La venganza del nixtamal

LIDIA BARRÓN


La primera factura que te cobra el mudarte al país del norte es sin duda el no poder comer con la sazón de México.
Si vives en una ciudad fronteriza con el país azteca como su servidora que vive en Texas—, te será más fácil conseguir toda clase de productos mexicanos; sin embargo, pese a su origen, no podrás cantar victoria y pensar que el guiso que con ellos  prepararás te va a saber igual que en tu patria. Extrañarás, en primer lugar, ese delicado pero contundente golpe de sabor en tu paladar que te acerca de manera inequívoca a la casa materna, a tu barrio y a los ingredientes casi siempre frescos que te brinda la tierra en la que has crecido. Desde los cortes de carne del Norte hasta los papadzules del Sur, pasando por los inigualables tacos y los tamales verdes chilangos, nuestro cuerno de la abundancia nos regala la más exquisita cocina.
Pero olvidémonos por un momento de esa extensa variedad de sabores, y centrémonos en el que para mí es el mejor y más trágico ejemplo del "revés" culinario causado por vivir en "el gabacho": El de las tortillas.
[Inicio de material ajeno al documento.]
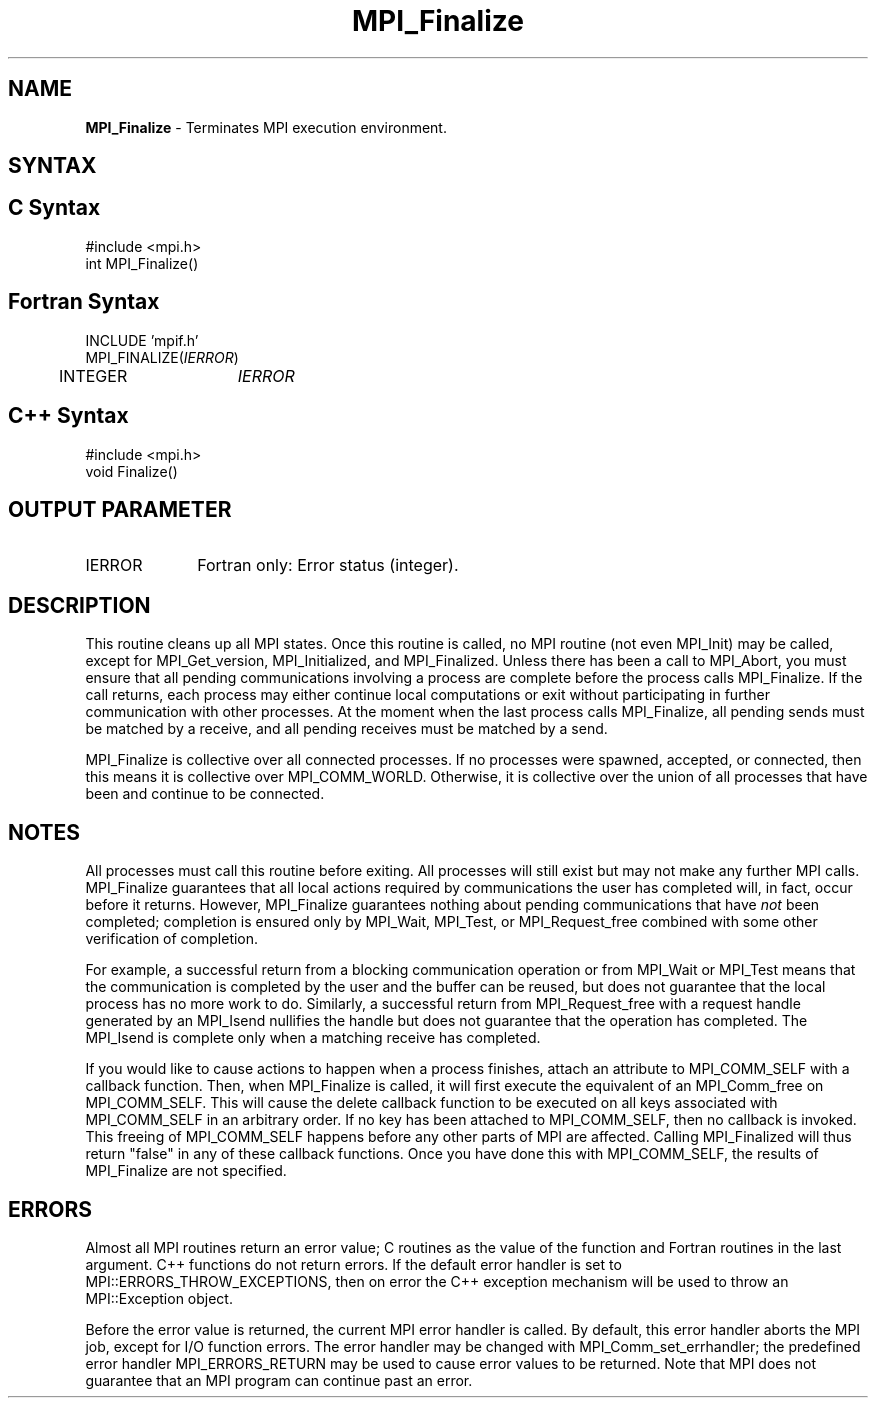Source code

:.\" -*- nroff -*-
.\" Copyright 2010 Cisco Systems, Inc.  All rights reserved.
.\" Copyright 2006-2008 Sun Microsystems, Inc.
.\" Copyright (c) 1996 Thinking Machines Corporation
.\" $COPYRIGHT$
.TH MPI_Finalize 3 "Dec 19, 2014" "1.8.4" "Open MPI"
.SH NAME
\fBMPI_Finalize \fP \- Terminates MPI execution environment.

.SH SYNTAX
.ft R
.SH C Syntax
.nf
#include <mpi.h>
int MPI_Finalize()

.fi
.SH Fortran Syntax
.nf
INCLUDE 'mpif.h'
MPI_FINALIZE(\fIIERROR\fP)
	INTEGER	\fIIERROR\fP 

.fi
.SH C++ Syntax
.nf
#include <mpi.h>
void Finalize()

.fi
.SH OUTPUT PARAMETER
.ft R
.TP 1i
IERROR
Fortran only: Error status (integer). 

.SH DESCRIPTION
.ft R
This routine cleans up all MPI states. Once this routine is called, no MPI routine (not even MPI_Init) may be called, except for MPI_Get_version, MPI_Initialized, and MPI_Finalized. Unless there has been a call to MPI_Abort, you must ensure that all pending communications involving a process are complete before the process calls MPI_Finalize. If the call returns, each process may either continue local computations or exit without participating in further communication with other processes. At the moment when the last process calls MPI_Finalize, all pending sends must be matched by a receive, and all pending receives must be matched by a send. 

MPI_Finalize is collective over all connected processes. If no processes were spawned, accepted, or connected, then this means it is collective over MPI_COMM_WORLD. Otherwise, it is collective over the union of all processes that have been and continue to be connected. 

.SH NOTES
.ft R
All processes must call this routine before exiting. All processes will still exist but may not make any further MPI calls. MPI_Finalize guarantees that all local actions required by communications the user has completed will, in fact, occur before it returns. However, MPI_Finalize guarantees nothing about pending communications that have \fInot\fP been completed; completion is ensured only by MPI_Wait, MPI_Test, or MPI_Request_free combined with some other verification of completion.
.sp
For example, a successful return from a blocking communication operation or from MPI_Wait or MPI_Test means that the communication is completed by the user and the buffer can be reused, but does not guarantee that the local process has no more work to do. Similarly, a successful return from MPI_Request_free with a request handle generated by an MPI_Isend nullifies the handle but does not guarantee that the operation has completed. The MPI_Isend is complete only when a matching receive has completed. 
.sp
If you would like to cause actions to happen when a process finishes, attach an attribute to MPI_COMM_SELF with a callback function. Then, when MPI_Finalize is called, it will first execute the equivalent of an MPI_Comm_free on MPI_COMM_SELF. This will cause the delete callback function to be executed on all keys associated with MPI_COMM_SELF in an arbitrary order. If no key has been attached to MPI_COMM_SELF, then no callback is invoked. This freeing of MPI_COMM_SELF happens before any other parts of MPI are affected. Calling MPI_Finalized will thus return "false" in any of these callback functions. Once you have done this with MPI_COMM_SELF, the results of MPI_Finalize are not specified. 

.SH ERRORS
Almost all MPI routines return an error value; C routines as the value of the function and Fortran routines in the last argument. C++ functions do not return errors. If the default error handler is set to MPI::ERRORS_THROW_EXCEPTIONS, then on error the C++ exception mechanism will be used to throw an MPI::Exception object.
.sp
Before the error value is returned, the current MPI error handler is
called. By default, this error handler aborts the MPI job, except for I/O function errors. The error handler may be changed with MPI_Comm_set_errhandler; the predefined error handler MPI_ERRORS_RETURN may be used to cause error values to be returned. Note that MPI does not guarantee that an MPI program can continue past an error.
Yo tenía menos de un mes de haber llegado al extenso territorio vaquero cuando extrañándolas horrores las busqué desesperadamente, y no fue en las enormes tiendas departamentales donde sucumbí ante ellas, sino en una modesta tienda en la que, para mi asombro, ¡encontré una maquina tortilladora! Me embargó la felicidad, compré un kilo y corrí a casa. Sin embargo, en cuanto di el primer mordisco mis expectativas rodaron por los suelos. De inmediato sentí como si todas las deidades nahuas se hubiesen confabulado en mi contra por haberme atrevido a degustar el ícono de la dieta "Mexica" en tierras gringas. ¡Saben a Cartón, huelen a rayos, y cuando las calientas tienen la consistencia de un neumático de bicicleta! ¿Qué- está pasando? ¡No!
Aunque acá las hay blancas o amarillas, de maquina tortilladora o empacadas con un montón de conservadores, recién hechas o refrigeradas, gruesas o delgadas, lo cierto es que no saben, en ninguna de sus acepciones, ni remotamente como las que recibes tras una fila de media hora en la tortillería de tu colonia.
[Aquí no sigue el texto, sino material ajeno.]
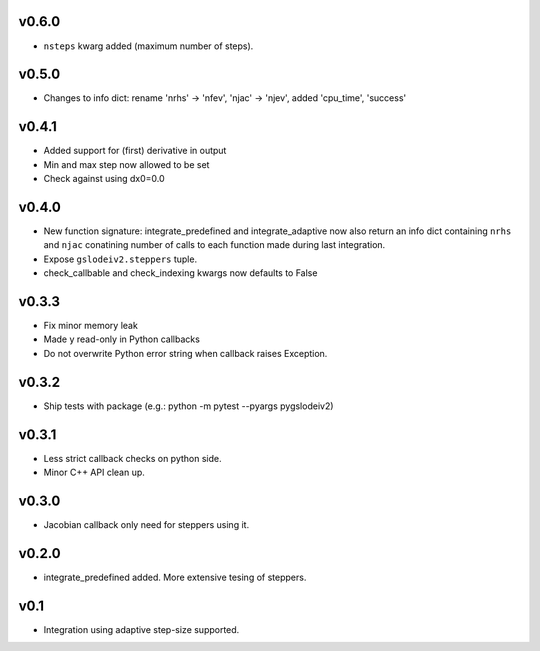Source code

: v0.6.0
======
- ``nsteps`` kwarg added (maximum number of steps).

v0.5.0
======
- Changes to info dict: rename 'nrhs' -> 'nfev', 'njac' -> 'njev', added 'cpu_time', 'success'

v0.4.1
======
- Added support for (first) derivative in output
- Min and max step now allowed to be set
- Check against using dx0=0.0

v0.4.0
======
- New function signature: integrate_predefined and integrate_adaptive now
  also return an info dict containing ``nrhs`` and ``njac`` conatining
  number of calls to each function made during last integration.
- Expose ``gslodeiv2.steppers`` tuple.
- check_callbable and check_indexing kwargs now defaults to False

v0.3.3
======
- Fix minor memory leak
- Made y read-only in Python callbacks
- Do not overwrite Python error string when callback raises Exception.

v0.3.2
======
- Ship tests with package (e.g.: python -m pytest --pyargs pygslodeiv2)

v0.3.1
======
- Less strict callback checks on python side.
- Minor C++ API clean up.


v0.3.0
======
- Jacobian callback only need for steppers using it.

v0.2.0
======
- integrate_predefined added. More extensive tesing of steppers.

v0.1
====
- Integration using adaptive step-size supported.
Ese gigantesco embudo metálico donde el nixtamal se convierte en masa a fuerza de paciencia, vueltas y aspas, y que les da la textura adecuada; ese mecanismo que dispensa y aplana la bolita amarilla para convertirla en un círculo uniforme; y esa banda metálica que las transporta mientras se cuecen a fuego lento, obsequian a la vista, al olfato y sobre todo al gusto, ese placer que sólo los hijos del maíz conocemos. No "los jijos del máiz", aclaro. Aunque también los hay.
Nuestras tortillas, con su sabor a nixtamal, con su textura a veces un poco martajada, y con su doble capa de piel que al calor, son el atuendo de nuestros guisos, el traje de gala de todos los moles, la cobija tibia que los cubre, son la envoltura del regalo que representa nuestra cocina.
¡Perdóname Centéotl, Dios del maíz, por ser temeraria y retarte del lado gringo! ¡No-lo-volveré-a- hacer! No puedo prometerte que no comeré tortillas en Texas, pero lo que sí te aseguro es que rendiré culto a tus verdaderas exponentes siempre que esté en tu tierra, y divulgaré que como las tortillas hechas en México, por manos mexicanas, y con productos nacionales, ¡no hay dos!